Here’s a simple array access in C:
x[i]
When compiled, how does it translate into machine code? Something like this fictional (pseudocode) assembly:
LOAD REG1 with i
LOAD REG2 with (x) indexed by REG1
Pretty simple.
But what if x is an OO array? How does this:
x[i].value
translate into machine code? My guess is that it becomes something like this:
LOAD REG1 with i
LOAD REG2 with x-relative index of x’s upper-bound value
LOAD REG3 with (x) indexed by REG2
COMPARE REG1 with REG3
BRANCH-IF-LESS to ErrorHandler
LOAD REG2 with x-relative index of x’s lower-bound value
LOAD REG3 with (x) indexed by REG2
COMPARE REG1 with REG3
BRANCH-IF-GREATER to ErrorHandler
LOAD REG2 with index of x’s element-location array
LOAD REG3 with (REG2) indexed by REG1
LOAD REG2 with (REG3) indexed by #[element-relative position of value]
(The above code assumes that the OO array x contains an element-location array — if instead the array is a linked-list where each element includes a pointer to the next element, then the above pseudo code is very overoptimistic.)
Assuming, arguendo, that each machine instruction takes about the same amount of time to execute, the OO-generated code takes about 6 times as long to execute (12 vs. 2 instructions).
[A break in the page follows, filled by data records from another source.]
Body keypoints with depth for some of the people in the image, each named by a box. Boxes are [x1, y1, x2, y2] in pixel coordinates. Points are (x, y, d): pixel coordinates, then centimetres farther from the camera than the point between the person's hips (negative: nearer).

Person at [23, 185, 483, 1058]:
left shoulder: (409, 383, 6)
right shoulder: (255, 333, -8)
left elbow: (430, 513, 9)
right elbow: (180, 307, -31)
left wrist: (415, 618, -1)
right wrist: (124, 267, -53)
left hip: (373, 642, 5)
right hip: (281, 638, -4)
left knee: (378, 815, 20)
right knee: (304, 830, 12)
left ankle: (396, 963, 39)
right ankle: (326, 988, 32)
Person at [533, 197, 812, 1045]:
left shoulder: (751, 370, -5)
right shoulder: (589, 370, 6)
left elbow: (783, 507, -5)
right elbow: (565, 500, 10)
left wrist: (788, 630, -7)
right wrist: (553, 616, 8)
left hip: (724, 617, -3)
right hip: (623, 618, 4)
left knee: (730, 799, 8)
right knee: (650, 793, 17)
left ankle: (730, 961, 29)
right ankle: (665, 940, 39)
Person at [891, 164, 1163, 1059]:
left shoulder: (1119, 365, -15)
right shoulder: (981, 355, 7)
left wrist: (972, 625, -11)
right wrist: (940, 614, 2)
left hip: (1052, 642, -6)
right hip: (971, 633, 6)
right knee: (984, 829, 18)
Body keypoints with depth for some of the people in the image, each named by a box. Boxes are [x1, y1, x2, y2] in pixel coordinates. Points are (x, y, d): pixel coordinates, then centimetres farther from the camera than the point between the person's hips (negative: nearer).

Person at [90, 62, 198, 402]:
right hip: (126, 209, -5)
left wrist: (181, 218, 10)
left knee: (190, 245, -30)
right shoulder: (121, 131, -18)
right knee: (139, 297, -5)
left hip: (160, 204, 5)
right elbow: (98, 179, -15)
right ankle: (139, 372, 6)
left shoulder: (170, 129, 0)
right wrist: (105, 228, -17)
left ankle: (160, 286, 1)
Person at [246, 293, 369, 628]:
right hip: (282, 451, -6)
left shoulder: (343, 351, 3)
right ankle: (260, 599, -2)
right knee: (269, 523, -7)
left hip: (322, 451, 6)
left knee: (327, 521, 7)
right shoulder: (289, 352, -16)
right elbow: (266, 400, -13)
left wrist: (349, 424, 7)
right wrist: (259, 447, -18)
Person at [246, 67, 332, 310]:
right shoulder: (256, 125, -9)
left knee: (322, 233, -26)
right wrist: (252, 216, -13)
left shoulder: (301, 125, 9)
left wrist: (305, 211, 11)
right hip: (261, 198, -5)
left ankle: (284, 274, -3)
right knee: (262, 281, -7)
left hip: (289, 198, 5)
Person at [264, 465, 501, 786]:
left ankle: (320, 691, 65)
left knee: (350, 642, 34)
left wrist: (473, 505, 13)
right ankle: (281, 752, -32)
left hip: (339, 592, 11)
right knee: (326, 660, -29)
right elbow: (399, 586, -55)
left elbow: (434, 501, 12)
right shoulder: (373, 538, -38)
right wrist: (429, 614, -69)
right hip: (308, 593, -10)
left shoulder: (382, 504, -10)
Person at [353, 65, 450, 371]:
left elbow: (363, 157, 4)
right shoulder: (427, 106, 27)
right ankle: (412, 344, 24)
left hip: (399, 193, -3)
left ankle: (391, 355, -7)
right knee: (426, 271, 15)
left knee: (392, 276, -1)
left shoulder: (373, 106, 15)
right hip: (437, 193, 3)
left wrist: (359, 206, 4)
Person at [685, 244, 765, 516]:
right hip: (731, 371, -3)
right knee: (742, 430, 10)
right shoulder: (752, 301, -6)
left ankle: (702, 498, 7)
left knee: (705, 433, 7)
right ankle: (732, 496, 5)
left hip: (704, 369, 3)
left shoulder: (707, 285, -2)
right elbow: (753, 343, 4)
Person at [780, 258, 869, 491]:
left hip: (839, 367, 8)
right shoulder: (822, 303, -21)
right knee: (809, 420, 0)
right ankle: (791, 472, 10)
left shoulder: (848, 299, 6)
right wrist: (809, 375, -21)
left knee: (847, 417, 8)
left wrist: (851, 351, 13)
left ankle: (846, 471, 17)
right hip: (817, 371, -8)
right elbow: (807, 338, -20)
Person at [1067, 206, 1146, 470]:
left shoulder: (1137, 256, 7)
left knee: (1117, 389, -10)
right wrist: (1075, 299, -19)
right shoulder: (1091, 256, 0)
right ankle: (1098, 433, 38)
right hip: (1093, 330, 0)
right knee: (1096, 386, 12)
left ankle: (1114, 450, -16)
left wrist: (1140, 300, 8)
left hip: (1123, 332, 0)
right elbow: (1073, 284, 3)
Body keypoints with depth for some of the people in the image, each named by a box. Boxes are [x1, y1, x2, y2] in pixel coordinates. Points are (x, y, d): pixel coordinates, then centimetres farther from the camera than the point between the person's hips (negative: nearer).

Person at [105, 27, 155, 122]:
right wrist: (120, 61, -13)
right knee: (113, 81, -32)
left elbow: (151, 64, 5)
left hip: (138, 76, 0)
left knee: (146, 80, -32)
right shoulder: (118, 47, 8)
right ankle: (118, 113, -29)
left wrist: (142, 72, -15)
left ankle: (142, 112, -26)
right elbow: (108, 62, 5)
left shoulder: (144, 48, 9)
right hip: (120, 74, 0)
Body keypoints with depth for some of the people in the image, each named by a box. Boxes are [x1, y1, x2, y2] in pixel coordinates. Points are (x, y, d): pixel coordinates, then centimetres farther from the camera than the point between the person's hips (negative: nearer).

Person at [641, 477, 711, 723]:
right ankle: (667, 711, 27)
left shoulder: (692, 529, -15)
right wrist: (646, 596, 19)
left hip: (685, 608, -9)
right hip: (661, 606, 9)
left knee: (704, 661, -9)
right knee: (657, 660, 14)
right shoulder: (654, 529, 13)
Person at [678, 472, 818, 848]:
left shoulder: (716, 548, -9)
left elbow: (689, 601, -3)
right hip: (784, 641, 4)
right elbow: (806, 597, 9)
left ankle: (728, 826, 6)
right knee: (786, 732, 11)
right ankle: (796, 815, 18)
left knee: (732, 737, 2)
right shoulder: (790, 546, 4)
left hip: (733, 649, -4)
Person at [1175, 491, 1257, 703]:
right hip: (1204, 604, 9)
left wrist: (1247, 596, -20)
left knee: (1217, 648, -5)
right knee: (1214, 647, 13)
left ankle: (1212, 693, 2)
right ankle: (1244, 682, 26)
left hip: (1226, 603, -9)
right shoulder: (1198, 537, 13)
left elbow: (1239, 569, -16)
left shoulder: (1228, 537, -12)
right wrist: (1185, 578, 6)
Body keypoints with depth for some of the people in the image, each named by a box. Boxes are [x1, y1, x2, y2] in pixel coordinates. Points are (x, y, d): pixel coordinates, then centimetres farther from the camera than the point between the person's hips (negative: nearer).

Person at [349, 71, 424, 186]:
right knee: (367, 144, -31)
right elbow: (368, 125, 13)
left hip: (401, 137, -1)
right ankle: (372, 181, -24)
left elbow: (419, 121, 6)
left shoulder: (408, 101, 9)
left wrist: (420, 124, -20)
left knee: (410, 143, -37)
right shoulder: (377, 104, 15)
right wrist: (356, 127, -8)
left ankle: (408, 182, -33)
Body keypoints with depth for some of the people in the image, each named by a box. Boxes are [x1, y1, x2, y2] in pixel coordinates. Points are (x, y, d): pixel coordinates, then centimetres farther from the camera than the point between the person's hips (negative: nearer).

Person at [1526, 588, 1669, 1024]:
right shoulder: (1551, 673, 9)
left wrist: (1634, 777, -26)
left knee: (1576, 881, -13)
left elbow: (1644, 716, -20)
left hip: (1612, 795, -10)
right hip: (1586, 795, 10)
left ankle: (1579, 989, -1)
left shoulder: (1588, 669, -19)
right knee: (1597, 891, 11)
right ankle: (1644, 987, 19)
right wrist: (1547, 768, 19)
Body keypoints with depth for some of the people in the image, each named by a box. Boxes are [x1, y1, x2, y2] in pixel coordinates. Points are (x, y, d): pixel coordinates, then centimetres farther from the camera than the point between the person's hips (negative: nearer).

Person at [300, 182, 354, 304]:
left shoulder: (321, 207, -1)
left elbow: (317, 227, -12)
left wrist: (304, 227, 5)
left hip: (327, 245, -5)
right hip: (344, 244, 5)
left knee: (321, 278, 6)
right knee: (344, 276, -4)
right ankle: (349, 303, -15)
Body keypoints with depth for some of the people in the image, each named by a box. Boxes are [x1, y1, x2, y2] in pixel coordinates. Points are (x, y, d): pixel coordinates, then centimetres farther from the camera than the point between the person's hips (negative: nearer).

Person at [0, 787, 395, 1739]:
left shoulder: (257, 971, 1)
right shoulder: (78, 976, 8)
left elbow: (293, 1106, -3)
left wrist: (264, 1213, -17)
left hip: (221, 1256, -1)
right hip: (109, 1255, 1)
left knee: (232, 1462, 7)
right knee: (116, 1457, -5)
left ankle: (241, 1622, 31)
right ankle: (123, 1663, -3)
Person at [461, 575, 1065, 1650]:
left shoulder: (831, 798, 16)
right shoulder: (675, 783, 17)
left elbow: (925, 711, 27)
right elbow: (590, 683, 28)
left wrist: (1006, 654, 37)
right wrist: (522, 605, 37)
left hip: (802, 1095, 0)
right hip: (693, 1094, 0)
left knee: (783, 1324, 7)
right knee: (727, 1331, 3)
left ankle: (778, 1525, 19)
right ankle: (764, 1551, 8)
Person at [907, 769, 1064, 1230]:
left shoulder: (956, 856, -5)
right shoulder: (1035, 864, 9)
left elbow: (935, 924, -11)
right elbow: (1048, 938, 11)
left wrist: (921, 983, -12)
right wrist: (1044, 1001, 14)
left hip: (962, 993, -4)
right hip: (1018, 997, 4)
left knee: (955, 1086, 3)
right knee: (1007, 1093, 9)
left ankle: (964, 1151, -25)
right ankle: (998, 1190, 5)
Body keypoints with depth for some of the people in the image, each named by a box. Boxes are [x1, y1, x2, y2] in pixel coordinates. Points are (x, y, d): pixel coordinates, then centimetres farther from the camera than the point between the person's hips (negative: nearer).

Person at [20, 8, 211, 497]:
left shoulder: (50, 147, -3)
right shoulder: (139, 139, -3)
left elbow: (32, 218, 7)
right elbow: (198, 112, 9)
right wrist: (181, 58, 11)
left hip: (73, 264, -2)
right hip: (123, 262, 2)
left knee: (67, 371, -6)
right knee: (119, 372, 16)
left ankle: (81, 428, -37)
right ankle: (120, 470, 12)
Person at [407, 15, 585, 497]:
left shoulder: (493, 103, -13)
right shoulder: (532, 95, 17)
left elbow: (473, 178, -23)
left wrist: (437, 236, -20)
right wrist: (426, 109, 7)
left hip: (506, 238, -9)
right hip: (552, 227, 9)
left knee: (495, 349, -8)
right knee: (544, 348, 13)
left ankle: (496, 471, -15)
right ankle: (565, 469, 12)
Or to put it another way, 83% of the processing power is being wasted on OO overhead.
How fast do processors need to get before it’s OK for your app to be wasting 83% of its processing power dealing with OO structures? Answer: A lot faster than they are today. Or will be tomorrow. We’re always coming up with new ways to challenge the speed of our current processors, and there’s no sign that we won’t continue to do so far into the future.
OK, you might say, but surely there are many common apps that don’t need to squeeze super speed out of the processor, right? For example, how fast does a word processor really need to be? Maybe it needs maximum speed when searching large documents for a specified phrase, but when you’re just merrily typing some text, the app is probably idle most of the time, so who cares how efficient the code is, right?
Wrong. When the user is typing text in a word processor, the time the user spends thinking about what to type next is indeed a processing eternity, and no special speed is needed for that. But no code is needed for that either, because an idle app isn’t running code. So it doesn’t matter how achingly long the delay is before the user presses a key — the relevant question is: What happens when the user does press a key?
Keep in mind that any half-ass touch-typist user is going to be pressing another key in maybe 0.1 seconds. Ideally, to make the typing process seem snappy and responsive to that user, the word processing app should update the window contents within a fraction of that 0.1 seconds — say, one quarter of it, which would be 0.025 seconds. So, even if the just-pressed key causes a cascading re-format of the entire paragraph and other text below the insertion point, the change should be almost instantaneous: all finished in just 0.025 seconds. And this must happen even as screen resolutions increase dramatically as they seem about to do in the next several years.
Even an allegedly processor-unhungry app like a word processor needs all the speed it can get. And so does every other app — really, the user wants everything to happen instantly.
Faster is better. Faster processors don’t change that equation, they just draw more tasks into the category of “tolerably fast” that previously resided in the “intolerably slow” bucket. Plus, I don’t think I’ve seen an app yet that didn’t exhibit a noticeable delay when under some computationally stressful situation.
And even if your app really doesn’t do anything processor-demanding enough to need C for near-instantanous reaction to all user input — wouldn’t it be nice if your app left more processing power for other apps and OS processes to use? And what happens if your app is sharing processing power with some other, processor-ravenous app? Every cycle counts.
Update 2008.01.07 — Fixed grammar of “extent” sentence.